First, square the time: 5 squared is 25. Multiply that by acceleration: 25 * 2 = 50. Then multiply by 1/2: 50 * 0.5 = 25. So the distance should be 25 meters. Wait, that seems straightforward, but let me make sure I didn't mix up any formulas.


Alternatively, I can use another kinematic equation to verify. Maybe the one involving final velocity. The final velocity v = u + at. Since u is 0, v = at. So after 5 seconds, v = 2*5 = 10 m/s. Then, average velocity would be (initial + final)/2 = (0 + 10)/2 = 5 m/s. Distance is average velocity times time: 5 m/s * 5 s = 25 meters. Same result. Okay, that checks out.
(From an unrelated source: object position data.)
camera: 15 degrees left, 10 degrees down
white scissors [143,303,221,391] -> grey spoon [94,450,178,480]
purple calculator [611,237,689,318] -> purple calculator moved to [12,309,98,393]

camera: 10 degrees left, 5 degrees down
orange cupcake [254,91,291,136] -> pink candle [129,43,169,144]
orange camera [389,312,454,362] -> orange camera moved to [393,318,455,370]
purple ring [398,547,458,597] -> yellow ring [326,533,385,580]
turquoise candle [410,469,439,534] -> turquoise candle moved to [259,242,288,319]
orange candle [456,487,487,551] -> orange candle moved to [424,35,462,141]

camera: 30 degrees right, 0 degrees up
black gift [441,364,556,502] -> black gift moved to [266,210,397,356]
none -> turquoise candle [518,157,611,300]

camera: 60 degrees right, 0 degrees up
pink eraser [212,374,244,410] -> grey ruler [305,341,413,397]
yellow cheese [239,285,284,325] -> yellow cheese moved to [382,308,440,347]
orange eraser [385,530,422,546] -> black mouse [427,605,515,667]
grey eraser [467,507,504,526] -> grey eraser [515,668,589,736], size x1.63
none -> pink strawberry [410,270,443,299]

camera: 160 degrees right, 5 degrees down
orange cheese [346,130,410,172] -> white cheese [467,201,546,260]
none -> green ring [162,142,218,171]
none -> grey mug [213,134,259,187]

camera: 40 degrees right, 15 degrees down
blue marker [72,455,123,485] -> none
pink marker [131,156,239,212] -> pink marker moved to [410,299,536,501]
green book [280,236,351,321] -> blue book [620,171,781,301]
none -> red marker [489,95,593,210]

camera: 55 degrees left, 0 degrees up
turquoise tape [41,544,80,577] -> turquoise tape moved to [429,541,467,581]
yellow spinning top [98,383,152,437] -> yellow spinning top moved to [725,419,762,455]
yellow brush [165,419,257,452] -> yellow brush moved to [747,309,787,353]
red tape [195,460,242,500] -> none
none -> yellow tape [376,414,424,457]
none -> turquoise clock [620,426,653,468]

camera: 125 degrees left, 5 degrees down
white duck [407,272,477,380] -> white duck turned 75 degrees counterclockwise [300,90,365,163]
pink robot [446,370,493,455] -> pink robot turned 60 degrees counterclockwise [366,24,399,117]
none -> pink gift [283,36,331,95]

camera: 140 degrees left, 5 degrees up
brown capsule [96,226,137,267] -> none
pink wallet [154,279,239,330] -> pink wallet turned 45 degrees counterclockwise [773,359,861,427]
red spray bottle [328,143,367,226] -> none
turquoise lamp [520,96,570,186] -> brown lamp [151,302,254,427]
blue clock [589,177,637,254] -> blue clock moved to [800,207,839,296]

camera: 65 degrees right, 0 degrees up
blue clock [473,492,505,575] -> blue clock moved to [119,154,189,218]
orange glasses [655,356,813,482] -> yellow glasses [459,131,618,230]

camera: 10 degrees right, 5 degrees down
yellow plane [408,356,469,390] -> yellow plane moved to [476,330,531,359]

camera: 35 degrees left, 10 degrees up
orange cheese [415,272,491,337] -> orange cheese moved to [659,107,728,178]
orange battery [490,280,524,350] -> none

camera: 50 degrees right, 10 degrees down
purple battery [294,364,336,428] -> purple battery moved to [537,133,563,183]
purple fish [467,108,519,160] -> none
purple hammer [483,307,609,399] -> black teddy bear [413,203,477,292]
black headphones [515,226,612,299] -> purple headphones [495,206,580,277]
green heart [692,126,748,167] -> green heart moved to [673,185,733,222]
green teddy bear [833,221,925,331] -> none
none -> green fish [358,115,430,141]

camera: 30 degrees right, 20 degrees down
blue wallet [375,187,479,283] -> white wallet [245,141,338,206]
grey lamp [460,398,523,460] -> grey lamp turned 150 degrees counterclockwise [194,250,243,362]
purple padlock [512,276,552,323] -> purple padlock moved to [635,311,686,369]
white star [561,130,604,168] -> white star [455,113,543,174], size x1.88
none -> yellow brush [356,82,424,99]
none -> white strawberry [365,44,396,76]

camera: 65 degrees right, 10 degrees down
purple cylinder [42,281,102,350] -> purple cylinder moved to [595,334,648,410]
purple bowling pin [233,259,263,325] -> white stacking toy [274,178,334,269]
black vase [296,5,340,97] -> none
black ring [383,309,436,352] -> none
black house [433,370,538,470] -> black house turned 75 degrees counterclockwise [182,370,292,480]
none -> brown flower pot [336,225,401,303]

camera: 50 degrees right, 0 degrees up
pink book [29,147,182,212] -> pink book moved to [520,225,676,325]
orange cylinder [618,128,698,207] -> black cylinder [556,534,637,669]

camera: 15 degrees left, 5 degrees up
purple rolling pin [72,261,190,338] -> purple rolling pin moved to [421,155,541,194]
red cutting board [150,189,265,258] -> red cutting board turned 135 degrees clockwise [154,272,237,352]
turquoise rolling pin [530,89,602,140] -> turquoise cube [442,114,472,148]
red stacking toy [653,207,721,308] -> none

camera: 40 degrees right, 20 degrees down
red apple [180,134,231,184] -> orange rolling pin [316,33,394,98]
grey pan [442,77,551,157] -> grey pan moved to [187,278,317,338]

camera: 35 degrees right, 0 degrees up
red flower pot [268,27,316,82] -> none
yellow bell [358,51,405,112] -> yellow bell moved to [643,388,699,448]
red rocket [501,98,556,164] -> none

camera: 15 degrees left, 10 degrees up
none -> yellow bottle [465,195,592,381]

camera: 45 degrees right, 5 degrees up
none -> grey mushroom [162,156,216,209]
Wait, another way to think about it: since the acceleration is constant, the distance-time graph would be a parabola. The area under the velocity-time graph gives the distance. The velocity starts at 0 and increases linearly to 10 m/s at t=5. The area under that graph is a triangle with base 5 and height 10. Area = (1/2)baseheight = (1/2)510 = 25 meters. Yep, same answer.


So all three methods give me 25 meters. That seems consistent. I don't think I made a mistake here. Let me just recap the steps to be thorough.


Identify known quantities: initial velocity (u) = 0, acceleration (a) = 2 m/s², time (t) = 5 s.
Choose the appropriate kinematic equation. Since we need distance and have time, acceleration, and initial velocity, the equation s = ut + (1/2)at² is suitable.
Substitute the values into the equation: s = 05 + 0.52*(5)².
Calculate step by step: 5 squared is 25, multiplied by 2 gives 50, multiplied by 0.5 gives 25.
Verified using alternative methods (final velocity and average velocity, and area under velocity-time graph) to ensure correctness.


All steps lead to the same conclusion. Therefore, the distance traveled by the car in the first 5 seconds is 25 meters.




The car starts from rest (( u = 0 )) with a constant acceleration (( a = 2 , \text{m/s}^2 )) and travels for ( t = 5 , \text{s} ). To find the distance (( s )):


Use the kinematic equation:
[
s = ut + \frac{1}{2}at^2
]
Substitute the known values:
[
s = 0 \cdot 5 + \frac{1}{2} \cdot 2 \cdot (5)^2
]
[
s = 0 + \frac{1}{2} \cdot 2 \cdot 25
]
[
s = 25 , \text{meters}
]


Verification using average velocity:


Final velocity: ( v = u + at = 0 + 2 \cdot 5 = 10 , \text{m/s} )
Average velocity: ( \frac{u + v}{2} = \frac{0 + 10}{2} = 5 , \text{m/s} )
Distance: ( \text{Average velocity} \times \text{Time} = 5 , \text{m/s} \times 5 , \text{s} = 25 , \text{m} )


Verification using area under velocity-time graph:


The graph forms a triangle with base ( 5 , \text{s} ) and height ( 10 , \text{m/s} ):
[
\text{Area} = \frac{1}{2} \times 5 \times 10 = 25 , \text{m}
]


Final Answer:

The distance traveled by the car in the first 5 seconds is (\boxed{25}) meters.